= Ugolino di Vieri (poet) =

Italian poet (1438–1516)

Ugolino in the historiated initial at the start of his Carlias in manuscript 838 of the Biblioteca Riccardiana, a presentation copy from the workshop of Gherardo and Monte del Flora.

Ugolino di Vieri (1438 – 10 May 1516), also known as Verino, was an Italian notary and poet in the Republic of Florence, best remembered for his Latin dactylic hexameter. Born in Florence to a noble family of magistrates, he was trained under Cristoforo Landino, and served as a court poet to Lorenzo de' Medici. He was a humanist and humanities teacher to Pope Leo X, Francesco Pitti, and Crinitus. He was also given patronage by Girolamo Savonarola and the Piagnoni. He died in Florence.

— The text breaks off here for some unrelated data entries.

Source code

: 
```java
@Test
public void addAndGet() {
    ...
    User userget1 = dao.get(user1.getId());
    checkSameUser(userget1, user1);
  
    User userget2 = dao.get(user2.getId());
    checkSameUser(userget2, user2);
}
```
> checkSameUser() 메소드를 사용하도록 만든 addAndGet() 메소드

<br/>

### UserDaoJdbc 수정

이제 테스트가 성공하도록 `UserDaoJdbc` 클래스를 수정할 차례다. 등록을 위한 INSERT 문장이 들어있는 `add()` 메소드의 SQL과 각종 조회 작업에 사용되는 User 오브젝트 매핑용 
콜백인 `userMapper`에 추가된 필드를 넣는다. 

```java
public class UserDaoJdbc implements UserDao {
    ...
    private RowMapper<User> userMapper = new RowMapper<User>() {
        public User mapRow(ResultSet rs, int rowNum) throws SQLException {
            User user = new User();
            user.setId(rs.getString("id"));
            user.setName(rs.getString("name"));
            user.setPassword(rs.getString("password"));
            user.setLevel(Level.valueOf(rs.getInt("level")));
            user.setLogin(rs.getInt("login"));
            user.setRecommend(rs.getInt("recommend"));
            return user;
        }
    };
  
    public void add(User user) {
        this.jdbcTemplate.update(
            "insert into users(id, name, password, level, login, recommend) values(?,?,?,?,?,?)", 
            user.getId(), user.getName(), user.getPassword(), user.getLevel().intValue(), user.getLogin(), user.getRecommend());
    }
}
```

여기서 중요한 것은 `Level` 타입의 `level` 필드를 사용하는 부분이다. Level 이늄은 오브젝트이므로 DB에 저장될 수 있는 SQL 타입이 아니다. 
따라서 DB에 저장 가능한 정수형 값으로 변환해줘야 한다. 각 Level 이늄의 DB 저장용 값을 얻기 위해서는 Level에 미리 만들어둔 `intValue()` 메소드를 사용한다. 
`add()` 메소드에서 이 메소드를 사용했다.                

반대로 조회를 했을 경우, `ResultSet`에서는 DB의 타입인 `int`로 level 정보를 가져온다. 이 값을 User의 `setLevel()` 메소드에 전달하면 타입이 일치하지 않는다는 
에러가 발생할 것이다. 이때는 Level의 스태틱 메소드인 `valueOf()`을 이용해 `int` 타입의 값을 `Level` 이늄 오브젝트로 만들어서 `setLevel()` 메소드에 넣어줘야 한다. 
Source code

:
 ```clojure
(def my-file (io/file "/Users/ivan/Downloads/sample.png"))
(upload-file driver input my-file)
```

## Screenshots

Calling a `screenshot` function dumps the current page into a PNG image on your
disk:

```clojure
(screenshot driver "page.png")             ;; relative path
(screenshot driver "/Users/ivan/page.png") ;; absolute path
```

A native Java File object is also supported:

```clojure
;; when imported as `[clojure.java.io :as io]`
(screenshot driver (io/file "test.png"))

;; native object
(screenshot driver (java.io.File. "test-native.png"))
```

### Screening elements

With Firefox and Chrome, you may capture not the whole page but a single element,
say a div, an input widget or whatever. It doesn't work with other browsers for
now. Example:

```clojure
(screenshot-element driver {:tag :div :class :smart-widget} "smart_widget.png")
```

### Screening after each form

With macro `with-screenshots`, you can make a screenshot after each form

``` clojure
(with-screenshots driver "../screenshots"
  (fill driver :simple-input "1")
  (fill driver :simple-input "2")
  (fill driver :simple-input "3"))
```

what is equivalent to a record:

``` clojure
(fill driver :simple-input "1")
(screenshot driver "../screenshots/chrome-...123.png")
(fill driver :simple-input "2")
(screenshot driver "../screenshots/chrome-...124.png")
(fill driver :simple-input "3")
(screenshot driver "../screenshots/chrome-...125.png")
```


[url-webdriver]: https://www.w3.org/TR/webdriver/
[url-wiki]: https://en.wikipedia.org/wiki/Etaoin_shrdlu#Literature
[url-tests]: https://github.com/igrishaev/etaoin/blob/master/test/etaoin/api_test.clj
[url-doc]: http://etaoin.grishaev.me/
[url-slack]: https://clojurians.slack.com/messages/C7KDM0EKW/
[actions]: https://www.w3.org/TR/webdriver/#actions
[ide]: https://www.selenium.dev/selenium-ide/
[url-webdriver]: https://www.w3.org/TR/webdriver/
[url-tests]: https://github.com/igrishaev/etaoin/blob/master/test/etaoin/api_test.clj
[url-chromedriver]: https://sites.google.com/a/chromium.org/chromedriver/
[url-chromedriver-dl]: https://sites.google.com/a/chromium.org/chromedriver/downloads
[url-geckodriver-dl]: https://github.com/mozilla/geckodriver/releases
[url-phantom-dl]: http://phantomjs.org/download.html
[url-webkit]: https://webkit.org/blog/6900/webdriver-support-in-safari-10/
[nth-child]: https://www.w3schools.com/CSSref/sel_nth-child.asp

His major poetical work, Flametta, was dedicated to Cosimo I de' Medici (1463) and then rededicated to Lorenzo de' Medici (1464). His Paradisus (1468–1469) was written in memory of Cosimo. Between 1469 and 1480, he composed an epic on Charlemagne entitled De gestis Magni Caroli, better known as Carlias. After a religious conversion, he dedicated his Carmen de christiana religione ac vitae monasticae felicitate (1491) to Savonarola and rejected secular poetry.

Ugolino's son, Michele di Vieri, known for his letters, predeceased his father at the age of eighteen.